Juan Sánchez Miño volvió a tener una gran actuación, esta vez como titular. Metió un gol de tiro libre y fue observado por Alejandro Sabella, el DT de la Selección Argentina.
Acomoda la redonda en el pasto, mide la distancia, apunta, dispara y sale corriendo con la boca abierta gritando a los cuatros vientos su gol. Lo abrazan sus compañeros, Sabella se ríe y se muestra feliz en un palco de la Bombonera, y de algún lugar de la cancha se escucha como corean el final de su apellido. Olé, olé, olé, Miño, Miño, son los primeros acordes que pertenecen al autor del tercer gol frente a Independiente. Juan Sánchez Miño es el nombre completo de un jugador “diferente”. Un nuevo diferente.
El control de la zurda que inventa buen fútbol, el panorama veloz para jugar con sus compañeros, el temple como producto de una experiencia que no tiene y el esfuerzo de un joven que recién empieza, producen un nuevo ejemplar de la cantera Xeneize para imitar. Porque Sánchez Miño es un jugador que merece tener la oportunidad de crecer, para poder triunfar y después enseñar cómo se puede jugar a la pelota.

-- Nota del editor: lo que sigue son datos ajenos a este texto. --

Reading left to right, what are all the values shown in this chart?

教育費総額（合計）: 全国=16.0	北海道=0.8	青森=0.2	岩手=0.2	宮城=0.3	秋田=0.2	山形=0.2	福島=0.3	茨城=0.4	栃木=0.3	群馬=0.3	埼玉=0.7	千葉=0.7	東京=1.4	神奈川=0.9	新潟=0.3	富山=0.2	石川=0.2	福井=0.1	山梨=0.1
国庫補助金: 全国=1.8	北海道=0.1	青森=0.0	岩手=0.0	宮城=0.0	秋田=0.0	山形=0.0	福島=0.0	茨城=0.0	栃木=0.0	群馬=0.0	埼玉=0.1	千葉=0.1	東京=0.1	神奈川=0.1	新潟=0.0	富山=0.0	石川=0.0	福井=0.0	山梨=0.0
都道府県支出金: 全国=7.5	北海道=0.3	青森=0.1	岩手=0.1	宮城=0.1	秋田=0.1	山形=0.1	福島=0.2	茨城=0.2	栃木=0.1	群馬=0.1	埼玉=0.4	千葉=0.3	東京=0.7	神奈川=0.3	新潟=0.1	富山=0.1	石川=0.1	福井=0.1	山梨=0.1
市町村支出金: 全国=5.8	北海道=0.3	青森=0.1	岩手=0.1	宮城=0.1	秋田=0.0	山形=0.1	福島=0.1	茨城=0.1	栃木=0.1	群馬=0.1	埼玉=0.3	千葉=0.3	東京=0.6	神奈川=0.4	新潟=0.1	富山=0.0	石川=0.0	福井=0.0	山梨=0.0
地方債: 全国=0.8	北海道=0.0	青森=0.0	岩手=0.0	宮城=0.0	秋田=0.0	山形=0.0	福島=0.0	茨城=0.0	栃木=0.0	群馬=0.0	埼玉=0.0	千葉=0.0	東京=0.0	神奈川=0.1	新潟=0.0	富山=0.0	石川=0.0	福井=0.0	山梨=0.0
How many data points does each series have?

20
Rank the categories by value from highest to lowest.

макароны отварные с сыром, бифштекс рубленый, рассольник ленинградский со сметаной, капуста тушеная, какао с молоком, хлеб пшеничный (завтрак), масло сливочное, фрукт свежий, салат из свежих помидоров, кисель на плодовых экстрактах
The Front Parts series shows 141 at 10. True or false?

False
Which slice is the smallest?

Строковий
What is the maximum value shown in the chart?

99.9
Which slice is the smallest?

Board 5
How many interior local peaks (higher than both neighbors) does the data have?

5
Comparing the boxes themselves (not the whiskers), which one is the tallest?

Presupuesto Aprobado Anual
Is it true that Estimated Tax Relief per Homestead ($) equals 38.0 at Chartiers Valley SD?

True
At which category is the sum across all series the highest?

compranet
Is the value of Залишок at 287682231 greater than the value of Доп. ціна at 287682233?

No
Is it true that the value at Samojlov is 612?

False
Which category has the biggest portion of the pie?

Su nombre suena para la Selección y para una nueva convocatoria que hará Alejandro Sabella. Pero no existen confirmaciones sobre que eso vaya a suceder. Lo que sí está claro es que si Sánchez Miño tiene la posibilidad de vestir la celeste y blanca, el pueblo Xeneize está obligado a sentir una inmensa alegría. Recién empieza el camino de este volante que mantiene la humildad dentro y fuera del campo de juego, y que tiene mucho más futuro que pasado.